Пока вложенные в него тьюи неведомые силы совершали свою чудесную работу, восстанавливая его тело, он погрузился в состояние полубреда.
— Улликумми, Улликумми… — шептал он и представлял себя гигантского — ростом с мир — каменного великана, готового истребить всех богов, абсолютно послушного воле своего создателя и наставника. Даже не раб, а вещь, бездушное орудие…
Видение было слишком тягостным и сознание Бхулака отодвинуло его, переключаясь то на недавние события, то на воспоминания о временах, которые, кроме него, никто больше не помнил. Хетты, страну которых он миновал на пути сюда, очень почитали своих женщин и часто подчинялись им. Наверное, это было памятью об их дальних предках из Аратты.
— Мать Ерати, мать Ерати… — шептали его губы.
Он… вернее, не он, а Ойно, только-только начинавший становиться Бхулаком, хотел забрать её на запад, чтобы она жила подле него. Но Ерати не захотела. Она стала в Аратте главой совета старейших и самым опасным из его противников, чиня ему всяческие препятствия, пока он готовил народ к дальнему походу. А когда поняла, что это неизбежно, ходила по поселениям народа ар, проповедуя учение Триединой и именем её запрещая людям следовать за своим сыном.

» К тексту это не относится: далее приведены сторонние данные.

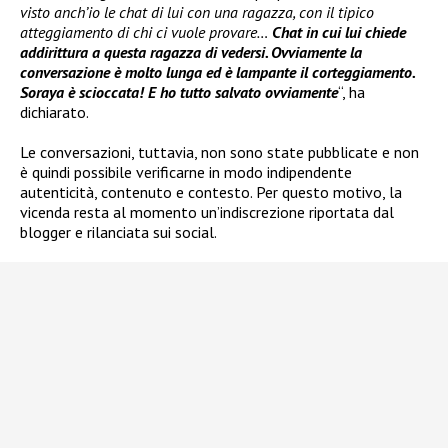
visto anch’io le chat di lui con una ragazza, con il tipico
atteggiamento di chi ci vuole provare…
Chat in cui lui chiede
addirittura a questa ragazza di vedersi. Ovviamente la
conversazione è molto lunga ed è lampante il corteggiamento.
Soraya è scioccata! E ho tutto salvato ovviamente
“, ha
dichiarato.
Le conversazioni, tuttavia, non sono state pubblicate e non
è quindi possibile verificarne in modo indipendente
autenticità, contenuto e contesto. Per questo motivo, la
vicenda resta al momento un’indiscrezione riportata dal
blogger e rilanciata sui social.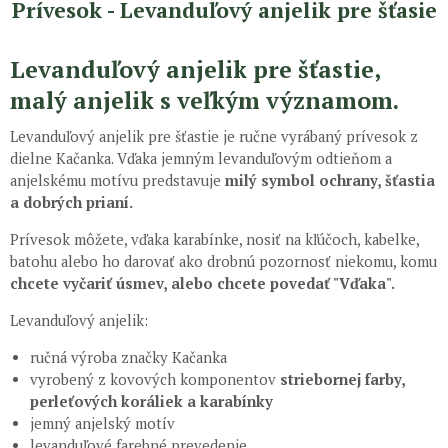
Prívesok - Levanduľový anjelik pre šťasie
Levanduľový anjelik pre šťastie,
malý anjelik s veľkým významom.
Levanduľový anjelik pre šťastie je ručne vyrábaný prívesok z
dielne Kačanka. Vďaka jemným levanduľovým odtieňom a
anjelskému motívu predstavuje
milý symbol ochrany, šťastia
a dobrých prianí.
Prívesok môžete, vďaka karabínke, nosiť na kľúčoch, kabelke,
batohu alebo ho darovať ako drobnú pozornosť niekomu, komu
chcete vyčariť úsmev, alebo chcete povedať "Vďaka".
Levanduľový anjelik:
ručná výroba značky Kačanka
vyrobený z kovových komponentov
striebornej farby,
perleťových koráliek a karabínky
jemný anjelský motív
levanduľové farebné prevedenie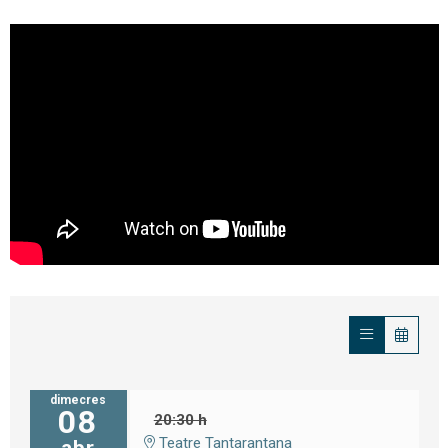
dimecres
08
20:30 h
Teatre Tantarantana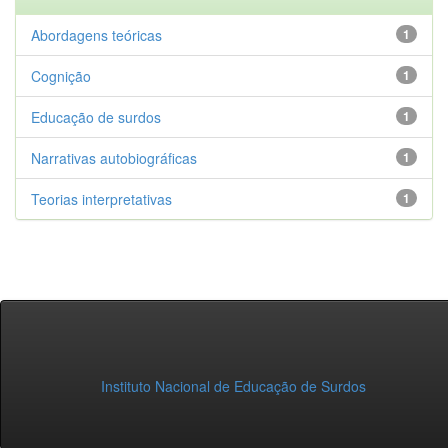
Abordagens teóricas
1
Cognição
1
Educação de surdos
1
Narrativas autobiográficas
1
Teorias interpretativas
1
Instituto Nacional de Educação de Surdos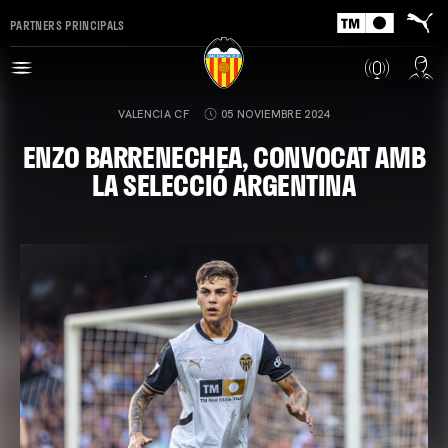
PARTNERS PRINCIPALS
VALENCIA CF
05 NOVIEMBRE 2024
ENZO BARRENECHEA, CONVOCAT AMB
LA SELECCIÓ ARGENTINA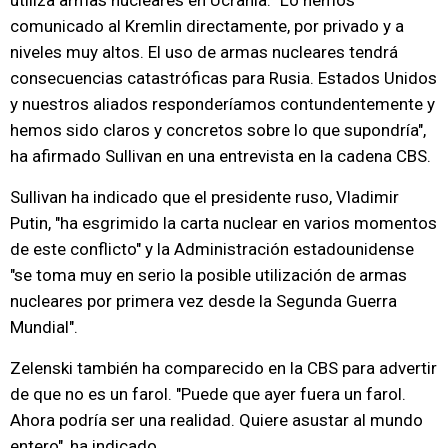
utiliza armas nucleares en Ucrania. "Lo hemos
comunicado al Kremlin directamente, por privado y a
niveles muy altos. El uso de armas nucleares tendrá
consecuencias catastróficas para Rusia. Estados Unidos
y nuestros aliados responderíamos contundentemente y
hemos sido claros y concretos sobre lo que supondría",
ha afirmado Sullivan en una entrevista en la cadena CBS.
Sullivan ha indicado que el presidente ruso, Vladimir
Putin, "ha esgrimido la carta nuclear en varios momentos
de este conflicto" y la Administración estadounidense
"se toma muy en serio la posible utilización de armas
nucleares por primera vez desde la Segunda Guerra
Mundial".
Zelenski también ha comparecido en la CBS para advertir
de que no es un farol. "Puede que ayer fuera un farol.
Ahora podría ser una realidad. Quiere asustar al mundo
entero", ha indicado.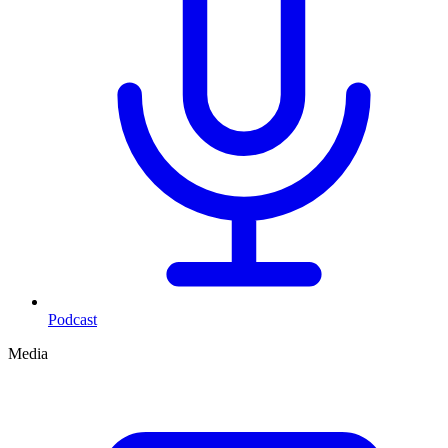
Podcast
Media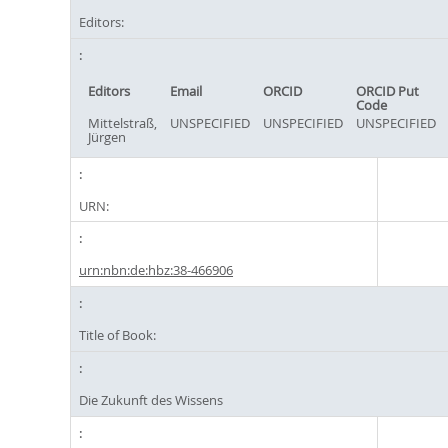
Editors:
Editors
Email
ORCID
ORCID Put
Code
Mittelstraß,
UNSPECIFIED
UNSPECIFIED
UNSPECIFIED
Jürgen
URN:
urn:nbn:de:hbz:38-466906
Title of Book:
Die Zukunft des Wissens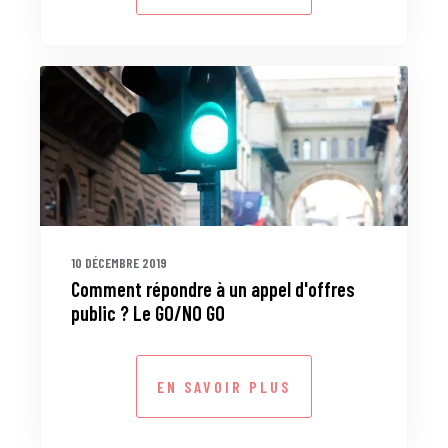
10 DÉCEMBRE 2019
Comment répondre à un appel d'offres
public ? Le GO/NO GO
EN SAVOIR PLUS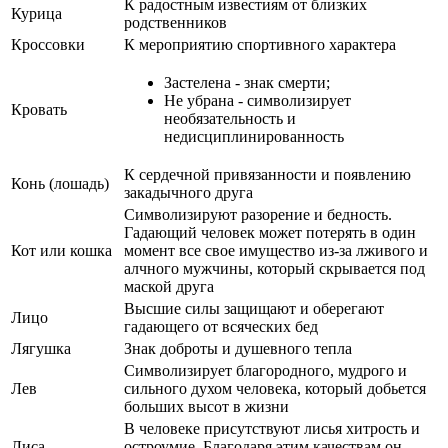
К радостным известиям от близких
Курица
родственников
Кроссовки
К мероприятию спортивного характера
Застелена - знак смерти;
Не убрана - символизирует
Кровать
необязательность и
недисциплинированность
К сердечной привязанности и появлению
Конь (лошадь)
закадычного друга
Символизируют разорение и бедность.
Гадающий человек может потерять в один
Кот или кошка
момент все свое имущество из-за лживого и
алчного мужчины, который скрывается под
маской друга
Высшие силы защищают и оберегают
Лицо
гадающего от всяческих бед
Лягушка
Знак доброты и душевного тепла
Символизирует благородного, мудрого и
Лев
сильного духом человека, который добьется
больших высот в жизни
В человеке присутствуют лисья хитрость и
Лиса
остроумие. Благодаря этим качествам он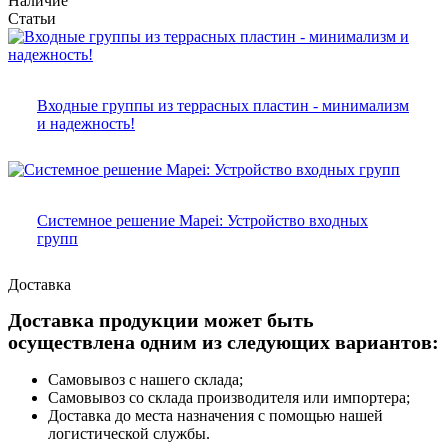
Наличие
Статьи
Входные группы из террасных пластин - минимализм
и надежность!
Системное решение Mapei: Устройство входных
групп
Доставка
Доставка продукции может быть
осуществлена одним из следующих вариантов:
Самовывоз с нашего склада;
Самовывоз со склада производителя или импортера;
Доставка до места назначения с помощью нашей
логистической службы.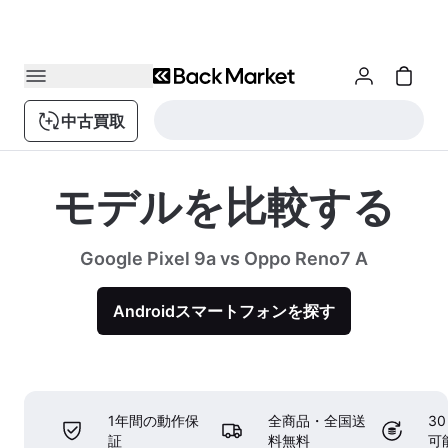
中古買取
モデルを比較する
Google Pixel 9a vs Oppo Reno7 A
Androidスマートフォンを探す
1年間の動作保
全商品・全国送
3
証
料無料
可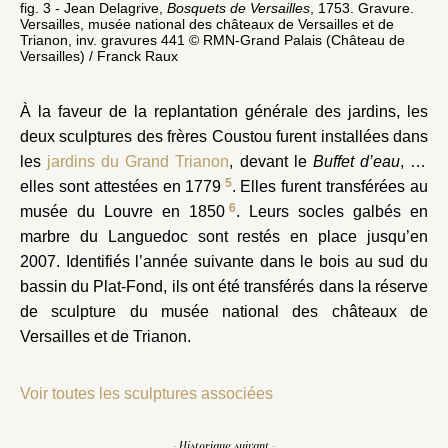
fig. 3 - Jean Delagrive,
Bosquets de Versailles
, 1753. Gravure.
Versailles, musée national des châteaux de Versailles et de
Trianon, inv. gravures 441 © RMN-Grand Palais (Château de
Versailles) / Franck Raux
À la faveur de la replantation générale des jardins, les
deux sculptures des frères Coustou furent installées dans
les
jardins du Grand Trianon
, devant le
Buffet d’eau
, où
5
elles sont attestées en 1779
. Elles furent transférées au
6
musée du Louvre en 1850
. Leurs socles galbés en
marbre du Languedoc sont restés en place jusqu’en
2007. Identifiés l’année suivante dans le bois au sud du
bassin du Plat-Fond, ils ont été transférés dans la réserve
de sculpture du musée national des châteaux de
Versailles et de Trianon.
Voir toutes les sculptures associées
- Historique suivant -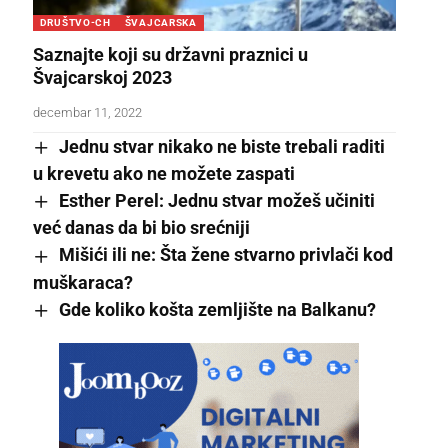
DRUŠTVO-CH
ŠVAJCARSKA
Saznajte koji su državni praznici u
Švajcarskoj 2023
decembar 11, 2022
Jednu stvar nikako ne biste trebali raditi
u krevetu ako ne možete zaspati
Esther Perel: Jednu stvar možeš učiniti
već danas da bi bio srećniji
Mišići ili ne: Šta žene stvarno privlači kod
muškaraca?
Gde koliko košta zemljište na Balkanu?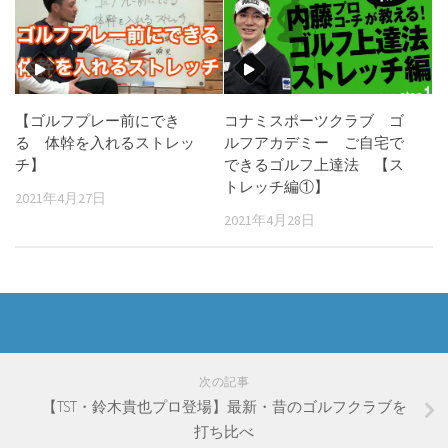
【ゴルフプレー前にでき
コナミスポーツクラブ ゴ
る 体幹を入れるストレッ
ルフアカデミー ご自宅で
チ】
できるゴルフ上達法 【ス
トレッチ編①】
2021年4月27日
2021年4月28日
次の記事
【TST・鈴木貴也プロ登場】最新・昔のゴルフクラブを
打ち比べ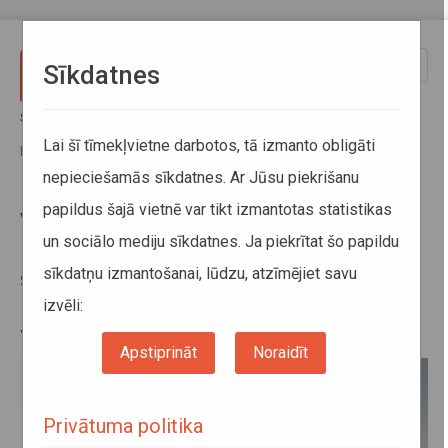
Pārlekt uz galveno saturu
Toggle
Sīkdatnes
naviga
Sākums
Jaunumi
Visā Latvijā pakāpeniski paaugstinās pakalpojuma sniegšanas
Lai šī tīmekļvietne darbotos, tā izmanto obligāti
kvalitātes prasības reģionālajam sabiedriskajam transportam
nepieciešamās sīkdatnes. Ar Jūsu piekrišanu
papildus šajā vietnē var tikt izmantotas statistikas
Visā Latvijā pakāpeniski
un sociālo mediju sīkdatnes. Ja piekrītat šo papildu
paaugstinās pakalpojuma
sīkdatņu izmantošanai, lūdzu, atzīmējiet savu
sniegšanas kvalitātes prasības
reģionālajam sabiedriskajam
izvēli:
transportam
Apstiprināt
Noraidīt
Privātuma politika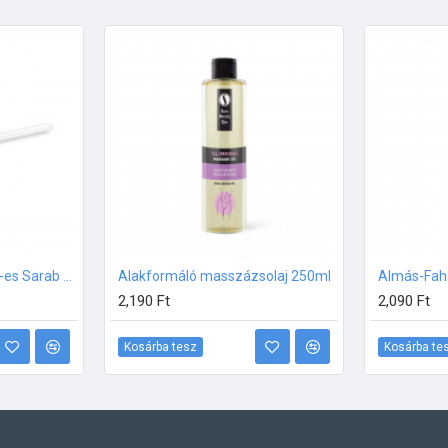
Adagolópumpa 250ml-es Sarab Beauty Spa termékekhez
Alakformáló masszázsolaj 250ml
2,190 Ft
2,090 Ft
Kosárba tesz
Kosárba te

Многие прислушивались к ней, и, когда Бхулак-таки увёл народ, она повела своих последователей в другую сторону. Старая Аратта с тех пор захирела и вскоре обезлюдела, но в горах на севере, у истока великой реки, которую хананеи зовут Евфрат, поднялась новая, в которой мать Бхулака стала главной жрицей, а когда умерла, её стали почитать как воплощение Триединой. Память о ней жива до сих пор, хоть теперь и её Аратта лежит в развалинах, а народ ар давно распался на множество иных. Но шумеры помнят о Ерати, называя её Инанна и воздавая божественные почести.
Бхулак больше никогда не встречался с ней в этом мире. Когда тысячелетние спустя он привёл народ назад, отправился в путешествие к развалинам северной Аратты, нашёл там гробницу Инанны, в которой давно уже не было никаких останков, и долго стоял там, прижавшись лбом к полуразрушенной стене.
— Прости меня, мать Ерати, — услышал его шёпот один из стоявших рядом воинов, но ничего не понял, ибо сказано это было на языке, который теперь знал только Бхулак.
— Ты готов? — голос Поводыря в голове вернул его из глубин времён.
Он ощущал себя совсем здоровым, потому вскочил и начал собираться: оделся, взял оружие и мешок с золотом, а инструменты и вещи, которые не стал забирать, оставил у раскопанной ямы — пусть хоть они достанутся каскам.
— Давай! — крикнул он и тут же сгинул в беззвучном радужном взрыве.